BEYROUTH: Drapeaux iraniens et portrait de l'ayatollah Ali Khamenei en main, des milliers de partisans du Hezbollah se sont rassemblés dimanche à Beyrouth pour pleurer la mort du guide suprême iranien, tué dans l'opération militaire américano-israélienne lancée la veille.

"Mort à l'Amérique", "Mort à Israël", ont-ils scandé à l'unisson, tous habillés de noir et brandissant aussi des drapeaux de leur mouvement, dans son bastion de la banlieue sud de Beyrouth.

Le poing levé, certains étaient en pleurs, a constaté une équipe de l'AFP, sur la grande place où a eu lieu le rassemblement.

"Quels que soient les sacrifices, nous ne quitterons pas (...) le terrain de la résistance", a assuré le chef du mouvement libanais pro-iranien, Naïm Qassem.

"Nous accomplirons notre devoir en faisant face à l'agression", a-t-il encore dit, dans un communiqué, qualifiant la mort de l'ayatollah Khamenei de "summum du crime".

"Sa mort est très douloureuse, c'est une tragédie", déplore aussi Zainab al Moussawi, une enseignante de 23 ans, à Beyrouth.

"On se sent comme après la mort du Sayyed, tombé en martyr", poursuit-elle en référence à l'ex-chef du Hezbollah, Hassan Nasrallah, tué par Israël en 2024.

"Entrer en guerre" 

Les dirigeants libanais redoutent une implication du Hezbollah dans le conflit régional, même si lors des raids israéliens et américains sur l'Iran en juin dernier, il n'était pas intervenu.

La formation chiite est sortie affaiblie d'une guerre avec Israël, qui continue de la frapper malgré un cessez-le-feu en vigueur depuis novembre 2024 et l'accuse de se réarmer.

"Je demande à cheikh Naïm (Qassem) d'entrer en guerre", lance à Beyrouth Hassan Jaber, un partisan.

S'il ne s'est pas joint à la riposte iranienne, le mouvement a appelé des mosquées à organiser des cérémonies en mémoire du guide suprême iranien, dans la banlieue sud de la capitale libanaise et dans d'autres zones du pays dans lequel il est ancré.

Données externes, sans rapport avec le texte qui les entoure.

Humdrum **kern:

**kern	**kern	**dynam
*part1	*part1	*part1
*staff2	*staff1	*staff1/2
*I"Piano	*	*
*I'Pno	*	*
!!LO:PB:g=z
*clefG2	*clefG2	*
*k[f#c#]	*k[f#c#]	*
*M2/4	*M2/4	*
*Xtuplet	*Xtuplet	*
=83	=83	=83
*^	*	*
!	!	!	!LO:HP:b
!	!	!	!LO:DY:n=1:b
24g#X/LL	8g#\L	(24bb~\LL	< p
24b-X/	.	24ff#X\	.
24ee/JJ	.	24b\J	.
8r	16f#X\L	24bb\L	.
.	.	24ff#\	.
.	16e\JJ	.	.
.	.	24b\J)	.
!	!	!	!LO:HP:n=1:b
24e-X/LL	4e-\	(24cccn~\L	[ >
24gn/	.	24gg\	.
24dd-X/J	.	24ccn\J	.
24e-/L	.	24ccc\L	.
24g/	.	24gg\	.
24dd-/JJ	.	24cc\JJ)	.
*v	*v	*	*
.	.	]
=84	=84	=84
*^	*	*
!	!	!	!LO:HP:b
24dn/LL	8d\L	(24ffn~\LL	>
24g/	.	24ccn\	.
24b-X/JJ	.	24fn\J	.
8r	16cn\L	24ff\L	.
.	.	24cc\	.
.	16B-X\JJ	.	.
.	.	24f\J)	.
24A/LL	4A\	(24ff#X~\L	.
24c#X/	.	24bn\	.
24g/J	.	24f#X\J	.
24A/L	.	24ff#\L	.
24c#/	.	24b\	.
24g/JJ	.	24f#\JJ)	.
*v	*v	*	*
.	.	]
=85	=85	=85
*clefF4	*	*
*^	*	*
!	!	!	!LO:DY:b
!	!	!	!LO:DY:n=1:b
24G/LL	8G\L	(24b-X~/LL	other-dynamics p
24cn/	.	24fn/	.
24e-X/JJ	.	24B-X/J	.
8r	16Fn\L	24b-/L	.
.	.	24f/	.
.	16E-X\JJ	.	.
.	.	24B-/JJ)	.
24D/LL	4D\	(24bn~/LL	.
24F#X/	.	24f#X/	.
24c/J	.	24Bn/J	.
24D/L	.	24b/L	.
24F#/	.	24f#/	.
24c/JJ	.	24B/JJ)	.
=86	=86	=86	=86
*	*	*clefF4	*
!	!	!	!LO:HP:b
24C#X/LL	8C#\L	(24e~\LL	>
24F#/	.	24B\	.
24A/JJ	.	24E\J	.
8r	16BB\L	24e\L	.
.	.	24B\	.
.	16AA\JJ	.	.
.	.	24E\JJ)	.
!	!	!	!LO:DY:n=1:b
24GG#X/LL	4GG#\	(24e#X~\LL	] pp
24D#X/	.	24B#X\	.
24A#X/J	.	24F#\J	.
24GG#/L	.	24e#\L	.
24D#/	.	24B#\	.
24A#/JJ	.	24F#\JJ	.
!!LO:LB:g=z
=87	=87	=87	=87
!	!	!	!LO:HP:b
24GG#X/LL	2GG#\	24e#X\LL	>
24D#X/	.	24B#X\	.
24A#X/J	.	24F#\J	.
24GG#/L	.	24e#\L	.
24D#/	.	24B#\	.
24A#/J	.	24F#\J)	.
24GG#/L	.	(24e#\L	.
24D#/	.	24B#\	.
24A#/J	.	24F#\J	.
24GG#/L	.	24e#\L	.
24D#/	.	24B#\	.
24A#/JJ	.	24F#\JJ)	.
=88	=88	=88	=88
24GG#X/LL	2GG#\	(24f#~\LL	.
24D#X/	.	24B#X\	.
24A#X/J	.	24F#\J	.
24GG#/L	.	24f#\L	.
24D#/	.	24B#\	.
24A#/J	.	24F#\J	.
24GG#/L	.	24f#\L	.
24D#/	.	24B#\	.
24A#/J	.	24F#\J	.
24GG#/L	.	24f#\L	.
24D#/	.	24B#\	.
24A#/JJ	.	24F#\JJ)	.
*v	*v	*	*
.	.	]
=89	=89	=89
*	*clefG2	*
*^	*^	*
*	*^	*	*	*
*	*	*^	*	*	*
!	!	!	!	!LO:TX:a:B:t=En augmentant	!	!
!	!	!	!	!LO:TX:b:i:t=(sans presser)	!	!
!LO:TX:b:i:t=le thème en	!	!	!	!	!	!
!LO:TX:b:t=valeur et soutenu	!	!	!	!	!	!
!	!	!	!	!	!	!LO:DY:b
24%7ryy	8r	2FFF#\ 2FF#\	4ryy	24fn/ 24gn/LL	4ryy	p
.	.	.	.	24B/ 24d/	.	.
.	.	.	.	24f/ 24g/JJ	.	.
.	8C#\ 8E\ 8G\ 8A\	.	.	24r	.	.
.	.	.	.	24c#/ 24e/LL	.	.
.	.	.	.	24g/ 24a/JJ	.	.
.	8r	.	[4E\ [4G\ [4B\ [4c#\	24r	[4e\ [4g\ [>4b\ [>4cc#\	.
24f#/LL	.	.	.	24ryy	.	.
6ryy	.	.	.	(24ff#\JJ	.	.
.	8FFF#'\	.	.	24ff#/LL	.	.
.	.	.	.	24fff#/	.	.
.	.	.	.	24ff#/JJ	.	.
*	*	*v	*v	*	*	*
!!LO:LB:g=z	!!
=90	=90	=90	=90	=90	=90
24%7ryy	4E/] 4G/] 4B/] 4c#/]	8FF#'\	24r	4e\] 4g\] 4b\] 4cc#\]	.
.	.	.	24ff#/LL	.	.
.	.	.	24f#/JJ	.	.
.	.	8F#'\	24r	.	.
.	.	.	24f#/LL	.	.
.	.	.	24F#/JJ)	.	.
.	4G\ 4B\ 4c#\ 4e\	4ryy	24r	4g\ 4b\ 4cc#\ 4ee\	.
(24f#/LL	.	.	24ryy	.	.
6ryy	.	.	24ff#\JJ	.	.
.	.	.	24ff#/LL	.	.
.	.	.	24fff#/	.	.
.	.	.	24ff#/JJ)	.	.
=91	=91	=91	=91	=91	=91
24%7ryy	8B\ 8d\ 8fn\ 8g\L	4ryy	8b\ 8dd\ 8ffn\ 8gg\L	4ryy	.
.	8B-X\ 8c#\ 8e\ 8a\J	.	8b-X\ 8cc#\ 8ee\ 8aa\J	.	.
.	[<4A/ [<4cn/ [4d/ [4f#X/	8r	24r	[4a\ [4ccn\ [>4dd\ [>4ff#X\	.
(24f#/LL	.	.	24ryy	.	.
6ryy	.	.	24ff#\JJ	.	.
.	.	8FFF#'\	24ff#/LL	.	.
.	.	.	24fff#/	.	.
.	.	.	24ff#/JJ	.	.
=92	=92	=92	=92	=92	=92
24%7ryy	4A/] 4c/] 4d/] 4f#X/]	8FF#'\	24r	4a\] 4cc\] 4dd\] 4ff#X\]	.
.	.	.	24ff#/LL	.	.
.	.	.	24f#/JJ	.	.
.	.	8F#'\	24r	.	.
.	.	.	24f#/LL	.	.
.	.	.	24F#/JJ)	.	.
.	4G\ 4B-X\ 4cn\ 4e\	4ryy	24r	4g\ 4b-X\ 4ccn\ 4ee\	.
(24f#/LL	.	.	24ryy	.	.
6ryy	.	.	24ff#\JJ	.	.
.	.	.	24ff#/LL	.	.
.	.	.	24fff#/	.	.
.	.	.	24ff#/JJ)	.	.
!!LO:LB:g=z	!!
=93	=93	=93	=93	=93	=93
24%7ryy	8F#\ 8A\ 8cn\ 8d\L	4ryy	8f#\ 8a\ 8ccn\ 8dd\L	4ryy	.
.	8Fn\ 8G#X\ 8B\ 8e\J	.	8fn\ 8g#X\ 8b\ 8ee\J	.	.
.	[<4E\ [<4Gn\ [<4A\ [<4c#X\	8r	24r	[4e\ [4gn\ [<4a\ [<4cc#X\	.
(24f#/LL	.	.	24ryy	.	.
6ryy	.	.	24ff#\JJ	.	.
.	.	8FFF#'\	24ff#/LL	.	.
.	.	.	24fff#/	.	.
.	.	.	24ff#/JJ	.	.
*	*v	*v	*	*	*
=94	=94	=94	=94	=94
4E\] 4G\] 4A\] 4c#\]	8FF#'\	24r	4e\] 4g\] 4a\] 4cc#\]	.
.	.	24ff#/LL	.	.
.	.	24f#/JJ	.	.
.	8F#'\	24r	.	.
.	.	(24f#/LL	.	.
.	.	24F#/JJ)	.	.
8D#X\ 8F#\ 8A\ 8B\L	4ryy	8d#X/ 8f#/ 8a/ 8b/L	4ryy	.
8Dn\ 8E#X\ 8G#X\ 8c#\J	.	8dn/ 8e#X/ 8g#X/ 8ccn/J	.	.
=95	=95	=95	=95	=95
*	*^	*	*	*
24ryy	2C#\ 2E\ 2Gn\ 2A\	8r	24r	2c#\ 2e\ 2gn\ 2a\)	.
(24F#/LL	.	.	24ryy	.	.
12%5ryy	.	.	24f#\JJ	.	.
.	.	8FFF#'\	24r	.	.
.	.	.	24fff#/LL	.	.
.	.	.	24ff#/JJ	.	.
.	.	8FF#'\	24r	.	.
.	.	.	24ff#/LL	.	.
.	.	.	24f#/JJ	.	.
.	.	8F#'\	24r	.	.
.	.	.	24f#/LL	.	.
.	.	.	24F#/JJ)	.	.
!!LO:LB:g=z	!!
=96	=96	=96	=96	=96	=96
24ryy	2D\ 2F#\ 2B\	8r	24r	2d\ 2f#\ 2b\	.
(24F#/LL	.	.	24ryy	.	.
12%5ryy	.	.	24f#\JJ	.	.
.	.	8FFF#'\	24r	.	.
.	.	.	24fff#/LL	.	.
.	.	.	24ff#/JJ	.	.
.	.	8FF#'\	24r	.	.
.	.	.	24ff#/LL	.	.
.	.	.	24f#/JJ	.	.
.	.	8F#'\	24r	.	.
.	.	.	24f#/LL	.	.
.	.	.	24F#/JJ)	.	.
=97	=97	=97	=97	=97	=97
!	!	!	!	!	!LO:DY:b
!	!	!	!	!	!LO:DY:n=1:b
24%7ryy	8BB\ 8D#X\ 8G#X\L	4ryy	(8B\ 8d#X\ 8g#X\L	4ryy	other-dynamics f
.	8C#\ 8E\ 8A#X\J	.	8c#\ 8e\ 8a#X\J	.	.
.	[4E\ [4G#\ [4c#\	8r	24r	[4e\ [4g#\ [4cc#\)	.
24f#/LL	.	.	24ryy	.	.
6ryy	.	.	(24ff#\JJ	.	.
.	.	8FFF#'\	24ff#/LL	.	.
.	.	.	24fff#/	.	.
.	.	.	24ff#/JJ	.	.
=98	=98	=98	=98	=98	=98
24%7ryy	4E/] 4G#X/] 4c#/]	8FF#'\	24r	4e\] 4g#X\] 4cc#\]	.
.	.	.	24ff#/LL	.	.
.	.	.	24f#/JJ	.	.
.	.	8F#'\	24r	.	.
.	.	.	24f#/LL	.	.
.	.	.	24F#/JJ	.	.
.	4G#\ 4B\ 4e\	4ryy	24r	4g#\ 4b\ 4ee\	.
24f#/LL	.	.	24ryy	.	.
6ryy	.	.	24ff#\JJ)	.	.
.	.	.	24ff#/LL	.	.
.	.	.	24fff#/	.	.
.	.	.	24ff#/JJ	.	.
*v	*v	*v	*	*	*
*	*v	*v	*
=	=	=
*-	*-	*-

Mais au Liban, pays très divisé, l'ayatollah Khamenei n'était pas soutenu par tous.

"Il était tout le temps en train de menacer (...) les pays arabes et avait des relais partout", déclare à l'AFP Hassan Harouq, un infirmier de 44 ans.

Lui dit ne vouloir qu'un pays "stable et qui ferait la paix avec le reste de la région", car "il est temps pour le Liban d'être de nouveau sur le droit chemin".

"Le peuple libanais est fatigué", ajoute-t-il.

Dimanche, le président Joseph Aoun, après une réunion d'urgence du Conseil supérieur de la Défense, a souligné que "la décision de guerre et de paix relève exclusivement de l'Etat libanais".

La présidence libanaise a indiqué avoir reçu, par l'entremise des Etats-Unis, l'assurance qu'Israël n'entraînera pas le Liban dans une "escalade" tant que son territoire ne sera pas visé par des attaques depuis le Liban.

Peu de temps avant le début de l'offensive israélo-américaine, Israël avait frappé des positions du Hezbollah dans le sud du Liban.

Beyrouth n'acceptera pas d'être "entraîné" dans le conflit avec l'Iran, a assuré le Premier ministre Nawaf Salam.